Hair-thin confocal fluorescence endo-microscopy for deep-brain in-vivo imaging

TL;DR

This paper introduces a novel MMF-based endoscope with confocal filtering capabilities, significantly improving deep-brain in-vivo fluorescence imaging contrast and resolution by rejecting out-of-focus light.

Contribution

It presents a new composite fibre probe combining graded-index and step-index MMFs to enable confocal-like imaging in deep-brain endoscopy.

Findings

Enhanced image contrast and resolution in deep-brain imaging

Successful visualization of neuronal structures and calcium signals in vivo

Demonstrated potential for minimally invasive, high-resolution brain imaging

Abstract

Confocal and multi-photon microscopy are widely used for in-vivo fluorescence imaging of biological tissues such as the brain, offering non-invasive access up to ~1 mm depth without major loss in performance.
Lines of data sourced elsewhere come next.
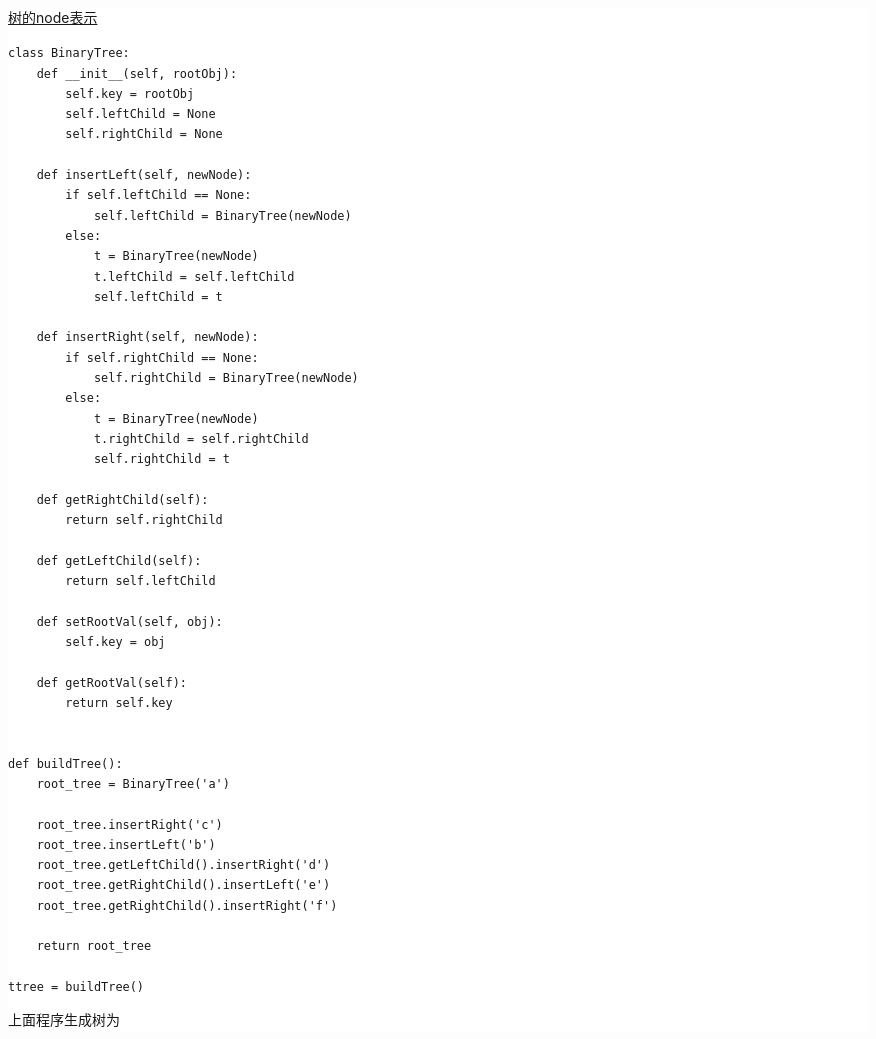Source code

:[树的node表示](http://interactivepython.org/courselib/static/pythonds/Trees/NodesandReferences.html)
```
class BinaryTree:
    def __init__(self, rootObj):
        self.key = rootObj
        self.leftChild = None
        self.rightChild = None

    def insertLeft(self, newNode):
        if self.leftChild == None:
            self.leftChild = BinaryTree(newNode)
        else:
            t = BinaryTree(newNode)
            t.leftChild = self.leftChild
            self.leftChild = t

    def insertRight(self, newNode):
        if self.rightChild == None:
            self.rightChild = BinaryTree(newNode)
        else:
            t = BinaryTree(newNode)
            t.rightChild = self.rightChild
            self.rightChild = t

    def getRightChild(self):
        return self.rightChild

    def getLeftChild(self):
        return self.leftChild

    def setRootVal(self, obj):
        self.key = obj

    def getRootVal(self):
        return self.key


def buildTree():
    root_tree = BinaryTree('a')

    root_tree.insertRight('c')
    root_tree.insertLeft('b')
    root_tree.getLeftChild().insertRight('d')
    root_tree.getRightChild().insertLeft('e')
    root_tree.getRightChild().insertRight('f')

    return root_tree

ttree = buildTree()
```
上面程序生成树为
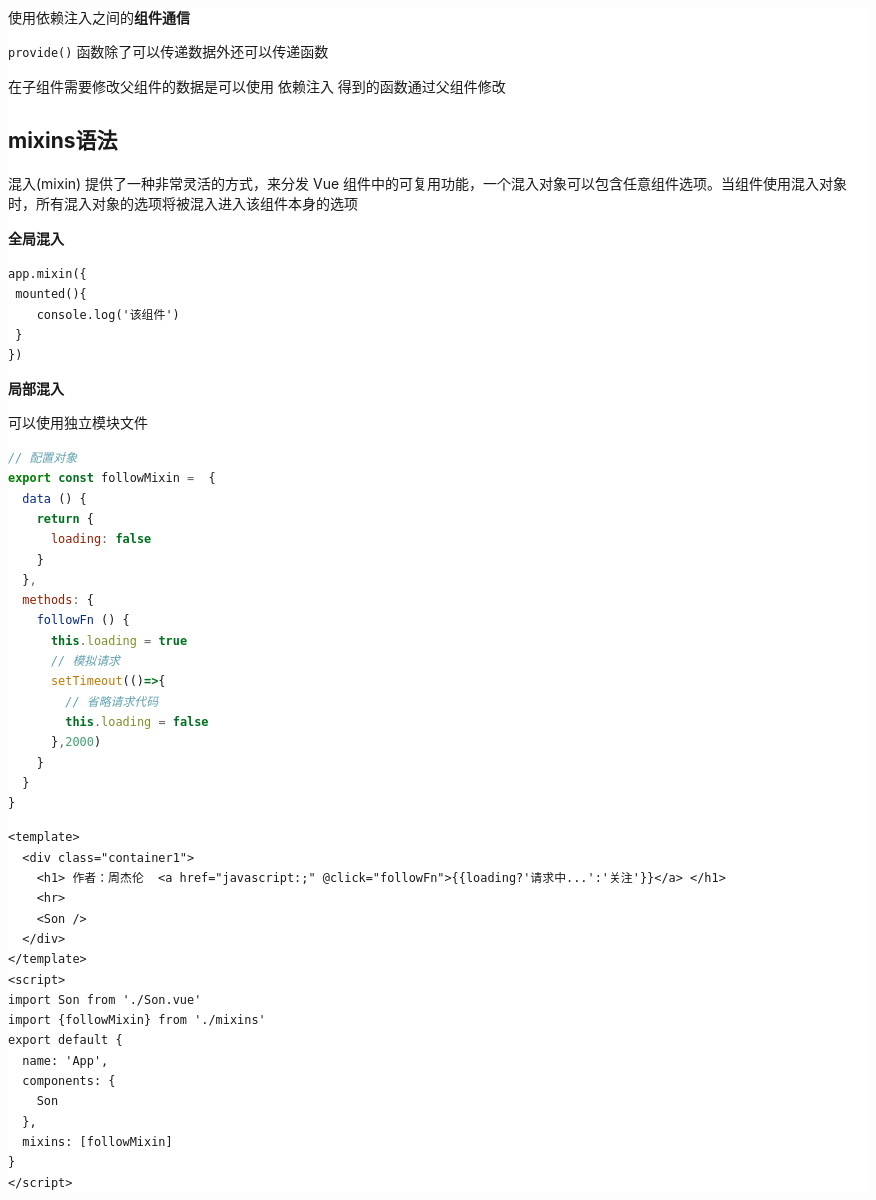 使用依赖注入之间的**组件通信**

`provide()` 函数除了可以传递数据外还可以传递函数 

在子组件需要修改父组件的数据是可以使用 依赖注入 得到的函数通过父组件修改



## mixins语法

混入(mixin) 提供了一种非常灵活的方式，来分发 Vue 组件中的可复用功能，一个混入对象可以包含任意组件选项。当组件使用混入对象时，所有混入对象的选项将被混入进入该组件本身的选项

**全局混入**

```vue
app.mixin({ 
 mounted(){
	console.log('该组件')
 } 
})
```

**局部混入**

可以使用独立模块文件

```js
// 配置对象
export const followMixin =  {
  data () {
    return {
      loading: false
    }
  },
  methods: {
    followFn () {
      this.loading = true
      // 模拟请求
      setTimeout(()=>{
        // 省略请求代码
        this.loading = false
      },2000)
    }
  }
}
```

```vue
<template>
  <div class="container1">
    <h1> 作者：周杰伦  <a href="javascript:;" @click="followFn">{{loading?'请求中...':'关注'}}</a> </h1>
    <hr>
    <Son />
  </div>
</template>
<script>
import Son from './Son.vue'
import {followMixin} from './mixins'
export default {
  name: 'App',
  components: {
    Son
  },
  mixins: [followMixin]
}
</script>
```
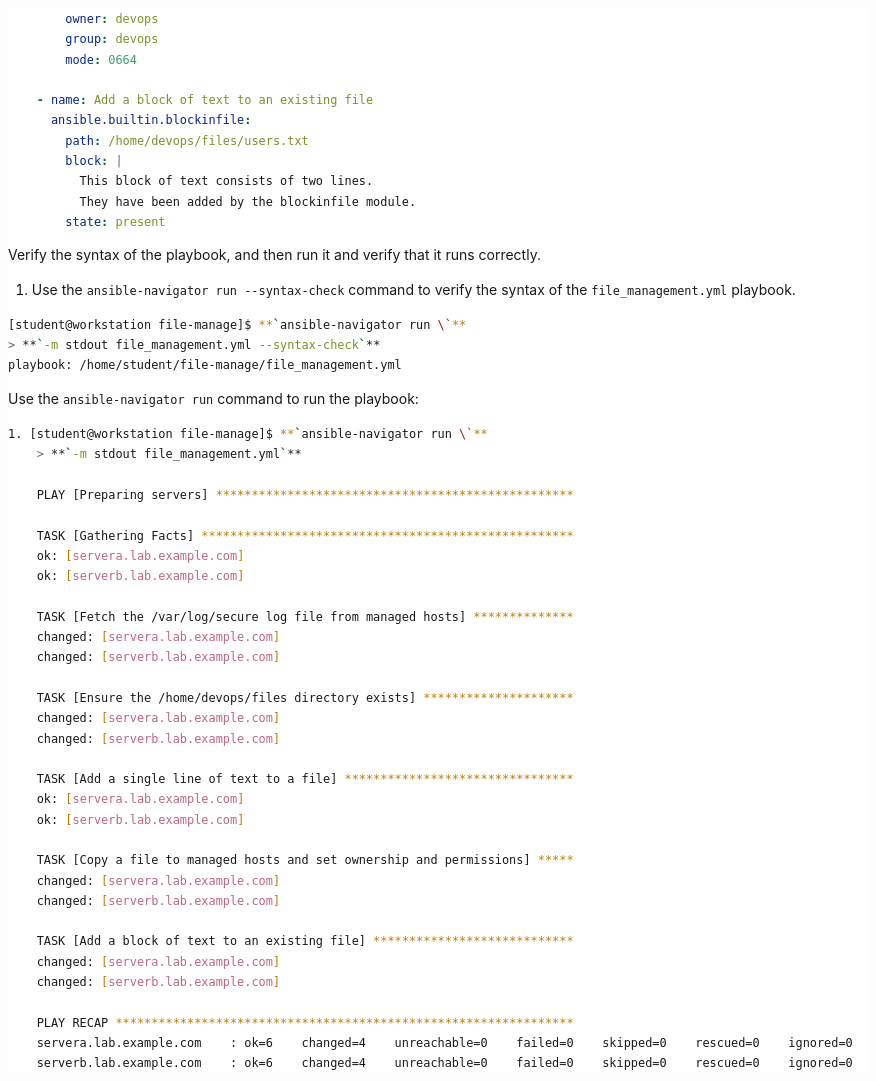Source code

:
 ```yaml
        owner: devops
        group: devops
        mode: 0664

    - name: Add a block of text to an existing file
      ansible.builtin.blockinfile:
        path: /home/devops/files/users.txt
        block: |
          This block of text consists of two lines.
          They have been added by the blockinfile module.
        state: present
```

Verify the syntax of the playbook, and then run it and verify that it runs correctly.

1. Use the `ansible-navigator run --syntax-check` command to verify the syntax of the `file_management.yml` playbook.

```bash
[student@workstation file-manage]$ **`ansible-navigator run \`**
> **`-m stdout file_management.yml --syntax-check`**
playbook: /home/student/file-manage/file_management.yml
```

Use the `ansible-navigator run` command to run the playbook:

```bash
1. [student@workstation file-manage]$ **`ansible-navigator run \`**
    > **`-m stdout file_management.yml`**
    
    PLAY [Preparing servers] **************************************************
    
    TASK [Gathering Facts] ****************************************************
    ok: [servera.lab.example.com]
    ok: [serverb.lab.example.com]
    
    TASK [Fetch the /var/log/secure log file from managed hosts] **************
    changed: [servera.lab.example.com]
    changed: [serverb.lab.example.com]
    
    TASK [Ensure the /home/devops/files directory exists] *********************
    changed: [servera.lab.example.com]
    changed: [serverb.lab.example.com]
    
    TASK [Add a single line of text to a file] ********************************
    ok: [servera.lab.example.com]
    ok: [serverb.lab.example.com]
    
    TASK [Copy a file to managed hosts and set ownership and permissions] *****
    changed: [servera.lab.example.com]
    changed: [serverb.lab.example.com]
    
    TASK [Add a block of text to an existing file] ****************************
    changed: [servera.lab.example.com]
    changed: [serverb.lab.example.com]
    
    PLAY RECAP ****************************************************************
    servera.lab.example.com    : ok=6    changed=4    unreachable=0    failed=0    skipped=0    rescued=0    ignored=0
    serverb.lab.example.com    : ok=6    changed=4    unreachable=0    failed=0    skipped=0    rescued=0    ignored=0
```
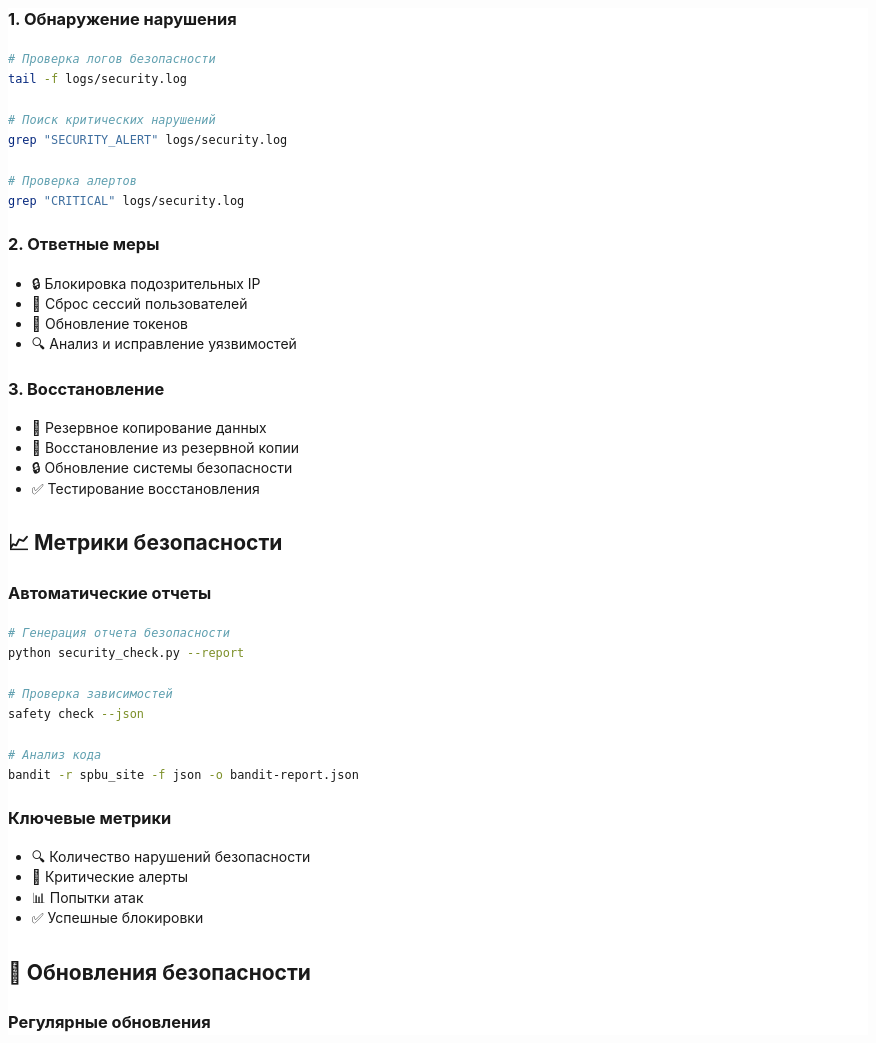 ### 1. Обнаружение нарушения

```bash
# Проверка логов безопасности
tail -f logs/security.log

# Поиск критических нарушений
grep "SECURITY_ALERT" logs/security.log

# Проверка алертов
grep "CRITICAL" logs/security.log
```

### 2. Ответные меры

- 🔒 Блокировка подозрительных IP
- 🔄 Сброс сессий пользователей
- 🔑 Обновление токенов
- 🔍 Анализ и исправление уязвимостей

### 3. Восстановление

- 💾 Резервное копирование данных
- 🔄 Восстановление из резервной копии
- 🔒 Обновление системы безопасности
- ✅ Тестирование восстановления

## 📈 Метрики безопасности

### Автоматические отчеты

```bash
# Генерация отчета безопасности
python security_check.py --report

# Проверка зависимостей
safety check --json

# Анализ кода
bandit -r spbu_site -f json -o bandit-report.json
```

### Ключевые метрики

- 🔍 Количество нарушений безопасности
- 🚨 Критические алерты
- 📊 Попытки атак
- ✅ Успешные блокировки

## 🔄 Обновления безопасности

### Регулярные обновления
A recently-developed alternative is holographic endoscopy, which exploits controlled light transport through hair-thin optical fibres. With minimal invasiveness, it provides observations at comparable spatial resolution, while extending its applicability to unprecedented depths. It has been used to resolve details of sub-cellular structural connectivity, record neuronal signalling, and monitor blood flow from the deepest locations of the living brain. Yet, its use, particularly in densely labelled brain regions, has so far been constrained by significant contrast loss, primarily due to the absence of a practical mechanism for rejecting out-of-focus fluorescence light -- a capability inherently provided by confocal and multi-photon microscopy. Exploring opportunities in the structure of light modes of different MMF types we identify the possibility of achieving an analogue to confocal fluorescence microscopy through MMF-based endoscopes. Using a novel composite fibre probe that combines graded-index and step-index MMFs, we enable spatially resolved signal collection and selective rejection of out-of-focus light. This confocal filtering significantly enhances image contrast and resolution by suppressing background and off-plane signals. We demonstrate improved imaging performance on fine structural connectivity and intracellular calcium signalling in living mouse brain.